━━━━━ EXTRAIT À LIRE

LE DOLMEN DU COLOMBIER 72800 commune d'AUBIGNE-RACAN
Situé en fond de vallée , à une altitude approximative de 56 m , le dolmen du Colombier est voisin du dolmen de la Pierre ( 0,5 km ) , du menhir du château de Bossé ( 0,8 km ) , on trouve non loin le dolmen de la Pierre Couverte à Vaas ( 6.1 km ) , le dolmen d’Amenon à Saint Germain d’Arcé ( 7,8 km ) , le menhir du Perray à Beaumont Pied de Bœuf ( 12,6 km ) , pour ne citer que les monuments les plus proches dans une région limitrophe entre le Maine , la Touraine et l’Anjou , où les structures mégalithiques demeurent assez nombreuses .
On voit apparaître le monument en contrebas de la départementale joignant Coulongé à Mayet , à environ 200 m de celle-ci , du côté opposé de la route par rapport à la ferme du Colombier dont le pigeonnier est bien reconnaissable .
Le relevé de la structure est le suivant :
Plan J.Rioufreyt , Cl.Lambert op. cit.
Photo 1 ( M.Ravoisier)
Il s’agit d’une structure mégalithique de taille moyenne de dimensions approximatives : longueur 8m , largeur 3m , hauteur 1m 50 .
L’orientation de la chambre funéraire est de 110° Est . Celle-ci comporte 2 volumineux orthostates au Nord comme au Sud . Elle est cloisonnée par deux blocs dressés perpendiculaires au côté sud qui la divisent en 3 parties . Le chevet est composé de 3 dalles : les 2 éléments situés côté Sud résultant probablement de la fracturation d’un même bloc , l’élément situé au Nord venant sous un important surplomb situé dans cette direction , de la dalle de couverture .

━━━━━━━━━━

> CONSIGNES:
**A.** D'après le texte sur le dolmen du Colombier, quelle est l'orientation de la chambre funéraire ?
**B.** Extrayez du texte sur le dolmen du Colombier le passage allant de « On voit apparaître » à « bien reconnaissable . ».

━━━━━ DONNÉES PRÉSENTÉES

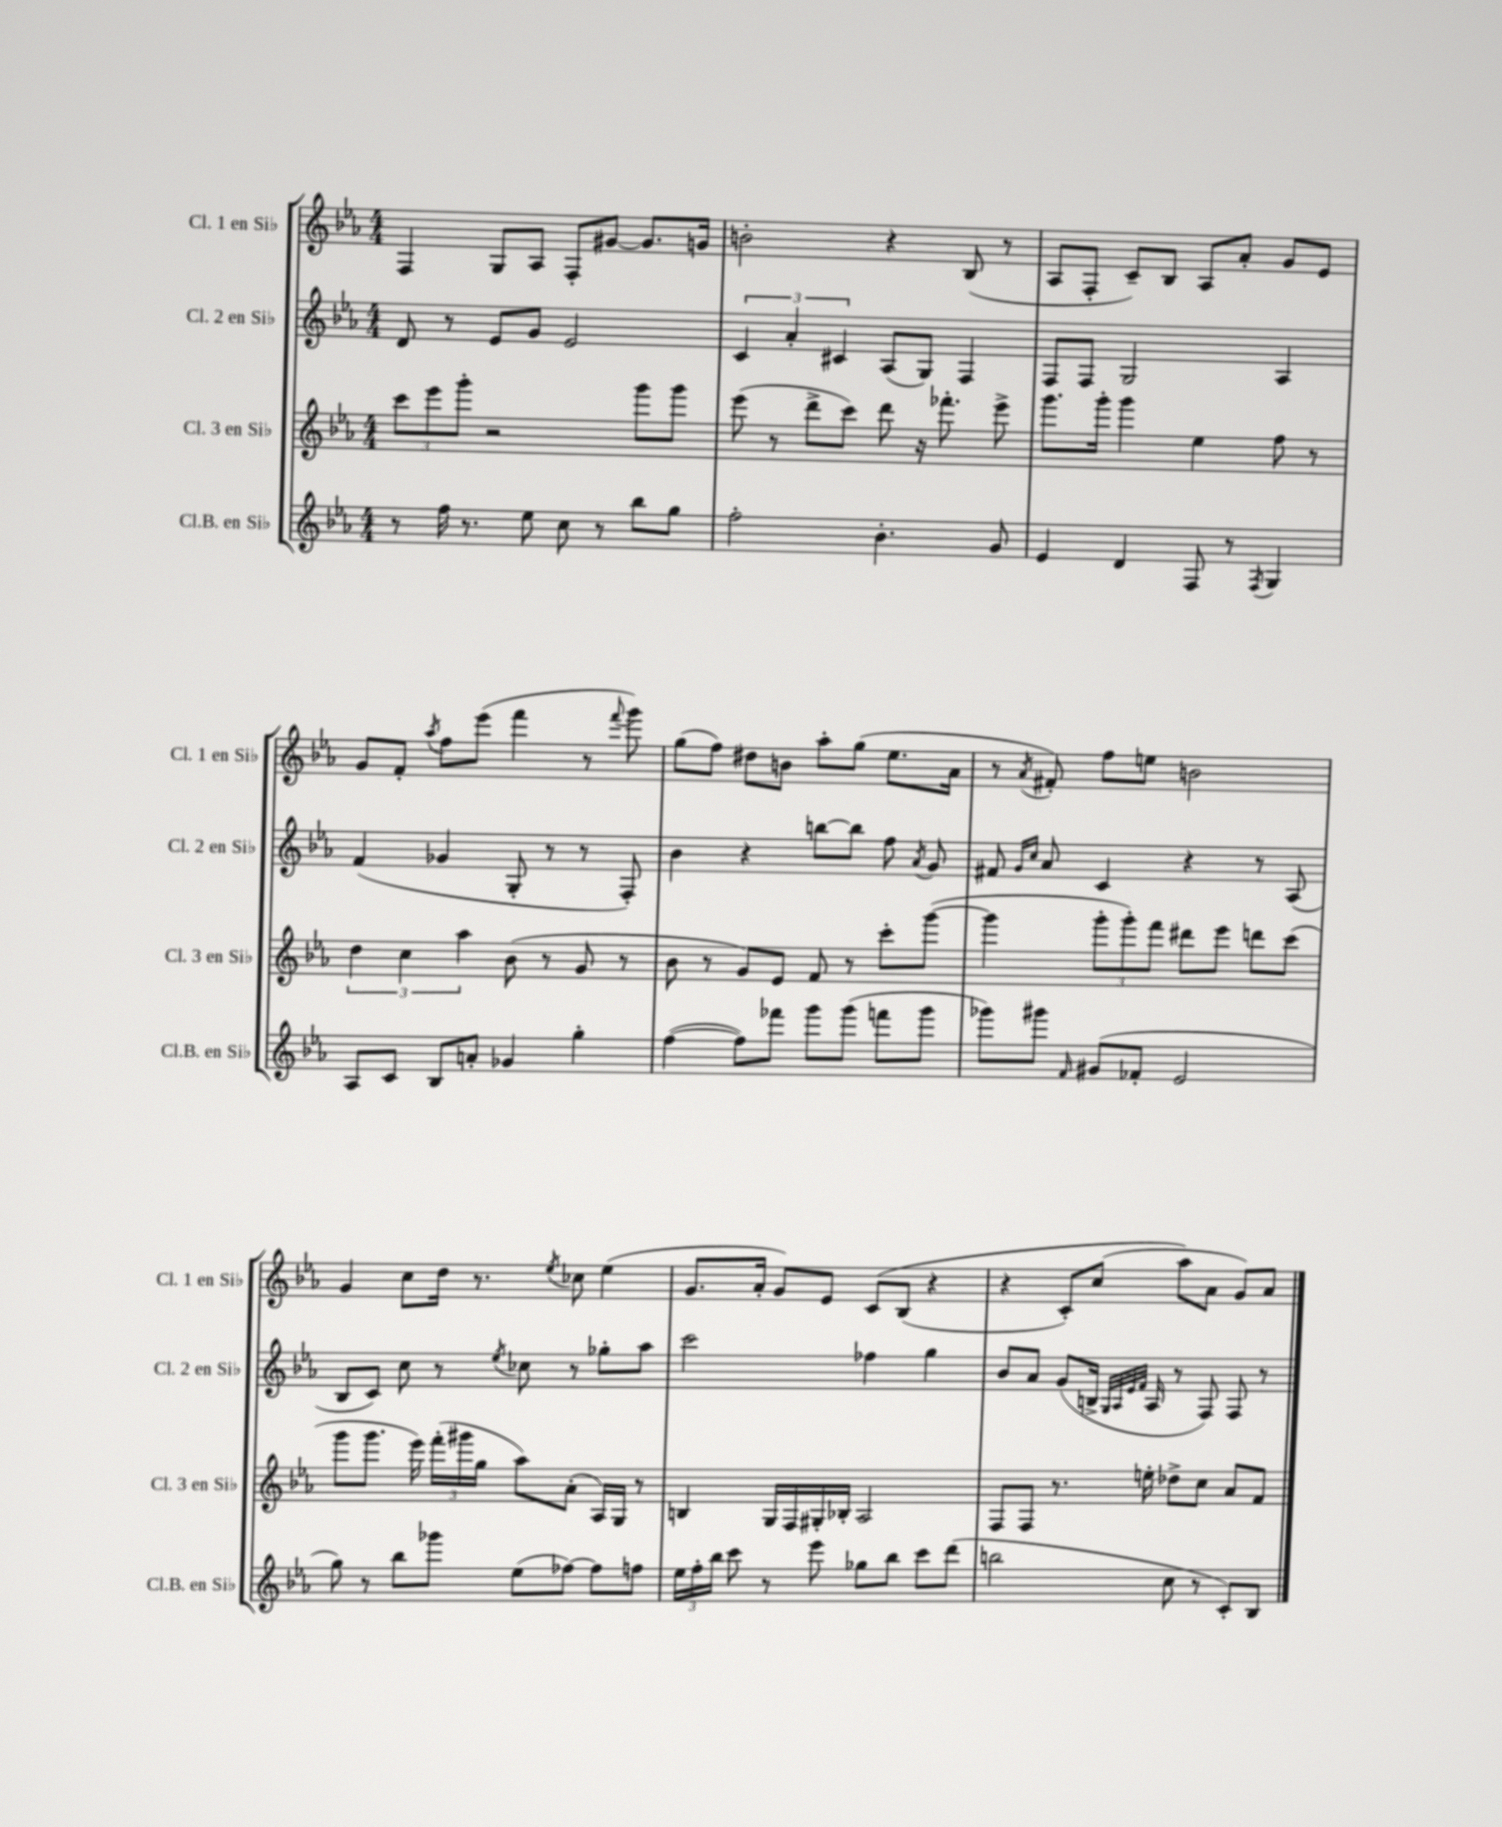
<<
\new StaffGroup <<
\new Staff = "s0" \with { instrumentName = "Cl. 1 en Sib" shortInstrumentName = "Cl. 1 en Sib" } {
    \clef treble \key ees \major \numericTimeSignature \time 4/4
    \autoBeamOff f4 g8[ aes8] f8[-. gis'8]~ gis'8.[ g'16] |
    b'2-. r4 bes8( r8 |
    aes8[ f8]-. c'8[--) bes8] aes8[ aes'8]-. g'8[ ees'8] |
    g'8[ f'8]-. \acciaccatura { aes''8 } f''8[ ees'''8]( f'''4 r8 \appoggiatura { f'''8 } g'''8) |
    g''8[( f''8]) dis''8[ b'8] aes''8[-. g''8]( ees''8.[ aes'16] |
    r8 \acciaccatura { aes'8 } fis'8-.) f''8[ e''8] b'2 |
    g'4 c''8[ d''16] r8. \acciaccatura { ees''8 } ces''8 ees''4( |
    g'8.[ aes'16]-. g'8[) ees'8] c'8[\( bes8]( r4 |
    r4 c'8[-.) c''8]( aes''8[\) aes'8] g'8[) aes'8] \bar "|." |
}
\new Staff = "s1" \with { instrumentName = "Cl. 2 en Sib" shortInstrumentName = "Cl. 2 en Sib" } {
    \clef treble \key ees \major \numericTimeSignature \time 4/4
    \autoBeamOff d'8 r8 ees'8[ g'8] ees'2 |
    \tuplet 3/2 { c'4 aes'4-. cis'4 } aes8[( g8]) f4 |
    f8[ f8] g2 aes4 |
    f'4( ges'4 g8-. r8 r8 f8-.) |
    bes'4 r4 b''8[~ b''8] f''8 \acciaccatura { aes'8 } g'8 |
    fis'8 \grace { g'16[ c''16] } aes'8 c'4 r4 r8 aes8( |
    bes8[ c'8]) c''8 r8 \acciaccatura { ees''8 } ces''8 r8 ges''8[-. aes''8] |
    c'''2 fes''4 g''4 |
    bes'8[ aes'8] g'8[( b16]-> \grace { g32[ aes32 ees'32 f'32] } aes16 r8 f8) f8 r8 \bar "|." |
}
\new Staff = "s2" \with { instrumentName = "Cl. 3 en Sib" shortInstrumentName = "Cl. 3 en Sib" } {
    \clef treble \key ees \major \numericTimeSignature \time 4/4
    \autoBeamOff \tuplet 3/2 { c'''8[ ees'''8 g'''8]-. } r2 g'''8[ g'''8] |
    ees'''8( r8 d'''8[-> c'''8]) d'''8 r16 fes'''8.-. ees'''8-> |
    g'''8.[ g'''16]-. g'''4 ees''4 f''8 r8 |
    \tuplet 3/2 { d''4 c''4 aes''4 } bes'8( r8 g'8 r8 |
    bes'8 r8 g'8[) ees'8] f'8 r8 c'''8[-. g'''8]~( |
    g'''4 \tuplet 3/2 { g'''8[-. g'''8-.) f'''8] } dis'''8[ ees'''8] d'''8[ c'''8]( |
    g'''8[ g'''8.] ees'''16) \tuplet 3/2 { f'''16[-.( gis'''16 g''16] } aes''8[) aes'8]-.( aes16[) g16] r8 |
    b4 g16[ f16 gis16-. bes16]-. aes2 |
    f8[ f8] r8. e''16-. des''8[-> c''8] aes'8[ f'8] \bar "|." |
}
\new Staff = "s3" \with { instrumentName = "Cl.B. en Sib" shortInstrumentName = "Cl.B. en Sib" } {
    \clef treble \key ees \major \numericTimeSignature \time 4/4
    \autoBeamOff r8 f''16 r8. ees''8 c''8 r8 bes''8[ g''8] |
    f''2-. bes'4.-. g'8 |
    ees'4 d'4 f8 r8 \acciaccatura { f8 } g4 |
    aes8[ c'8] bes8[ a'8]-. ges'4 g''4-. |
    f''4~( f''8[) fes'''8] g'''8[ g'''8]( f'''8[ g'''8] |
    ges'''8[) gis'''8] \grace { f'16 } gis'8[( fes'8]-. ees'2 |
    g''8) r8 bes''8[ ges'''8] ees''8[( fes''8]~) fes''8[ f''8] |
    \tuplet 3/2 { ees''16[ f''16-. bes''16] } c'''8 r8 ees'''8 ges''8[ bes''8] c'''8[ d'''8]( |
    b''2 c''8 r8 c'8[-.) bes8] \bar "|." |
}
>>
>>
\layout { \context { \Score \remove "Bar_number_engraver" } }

━━━━━━━━━━

> RÉPONSES AUX CONSIGNES:
**A.** Elle est orientée à 110° Est.

**B.**
On voit apparaître le monument en contrebas de la départementale joignant Coulongé à Mayet , à environ 200 m de celle-ci , du côté opposé de la route par rapport à la ferme du Colombier dont le pigeonnier est bien reconnaissable .